Ce fut ainsi que je fis connaissance avec l’absolu, dont je garderai sans doute jusqu’au bout, à l’âme, la morsure profonde, comme une absence de quelqu’un. Je n’avais que neuf ans et je ne pouvais guère me douter que je venais de ressentir pour la première fois l’étreinte de ce que, plus de trente ans plus tard, je devais appeler “les racines du ciel”, dans le roman qui porte ce titre. L’absolu me signifiait soudain sa présence inaccessible et, déjà, à ma soif impérieuse, je ne savais quelle source offrir pour l’apaiser. Ce fut sans doute ce jour-là que je suis né en tant qu’artiste ; par ce suprême échec que l’art est toujours, l’homme, éternel tricheur de lui-même, essaye de faire passer pour une réponse ce qui est condamné à demeurer comme une tragique interpellation.
Il me semble que j’y suis encore, assis, dans ma culotte courte, parmi les orties, la bouteille magique à la main. Je faisais des efforts d’imagination presque paniques, car je pressentais déjà que le temps m’était strictement compté ; mais je ne trouvais rien qui fût à la mesure de mon étrange besoin, rien qui fût digne de ma mère, de mon amour, de tout ce que j’eusse voulu lui donner. Le goût du chef-d’œuvre venait de me visiter et ne devait plus jamais me quitter. Peu à peu, mes lèvres se mirent à trembler, mon visage fit une grimace dépitée et je me mis à hurler de colère, de peur et d’étonnement.

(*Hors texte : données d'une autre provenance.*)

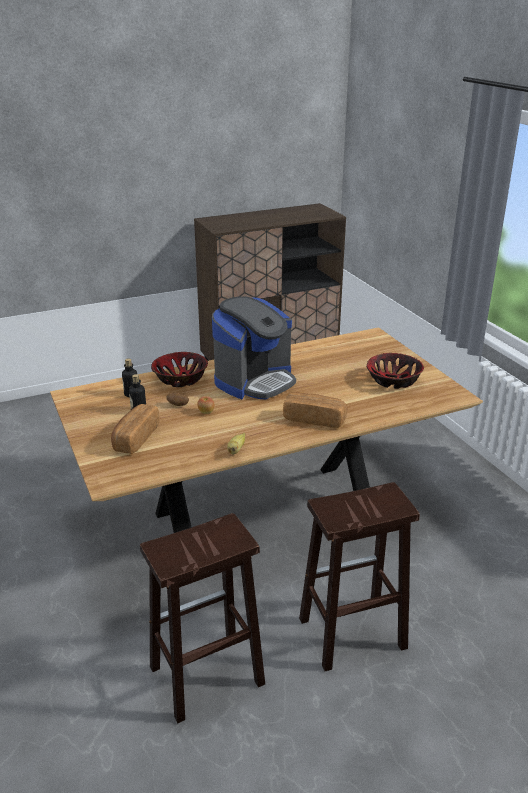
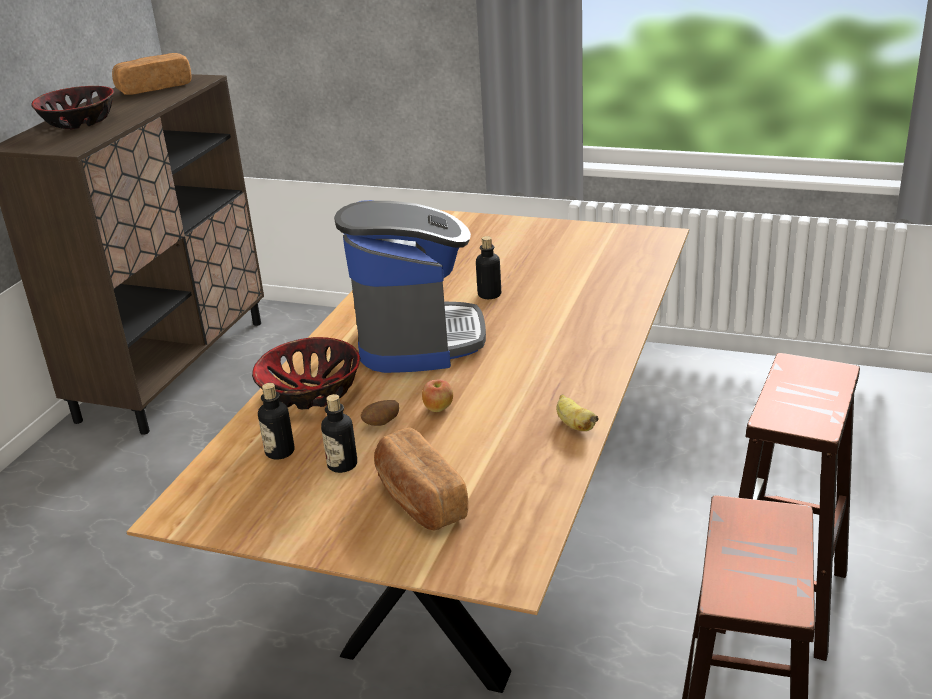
camera: 45 degrees left, 0 degrees up
bread [283,392,347,428] -> bread moved to [112,53,192,95]
bowl [367,353,424,389] -> bowl moved to [31,86,114,130]
none -> bottle [476,236,501,299]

Depuis, je me suis fait à l’idée et, au lieu de hurler, j’écris des livres.

Avis :

Un livre qui attendait depuis longtemps dans ma bibliothèque et dont la lecture d’un extrait dans le film La tête en friche m’a convaincu d’aller y  mettre mon nez. Ça a été une très belle découverte, et moi qui avais adoré Les enchanteurs et La vie devant soi, je dois reconnaître que j’ai là encore été séduite. Romain Gary a une plume extraordinaire, il sait nous faire osciller sans cesse entre le rire et les larmes, il donne l’impression de mener son lecteur en bateau tout en faisant preuve d’un regard critique sur les choses à la fois très plaisant et très touchant. C’est avec un talent incroyable qu’il mêle la réalité et la fiction et je ne crois pas qu’on ait écrit de livres aussi beaux sur ce thème. Si je prends Le livre de ma mère d’Albert Cohen par exemple, c’est un ouvrage de facture  plus classique et d’une certaine manière beaucoup plus banal ; alors que Romain Gary n’hésite sans doute pas à forcer le trait à de nombreuses reprises, mais on mesure alors toute l’influence que sa mère a pu avoir sur son existence de façon beaucoup plus subtile et poignante. Et puis le style de Gary reste empreint d’un optimisme communicatif : la naïveté assumée du propos le dispute à tout le recul nécessaire qu’il a dû prendre pour rendre possible un tel récit. Le résultat atteint un équilibre parfait et une qualité d’écriture qui fait mouche. Mises à part quelques longueurs que j’ai ressenties au cours de la troisième partie, je ne peux que vous conseiller cette très belle lecture.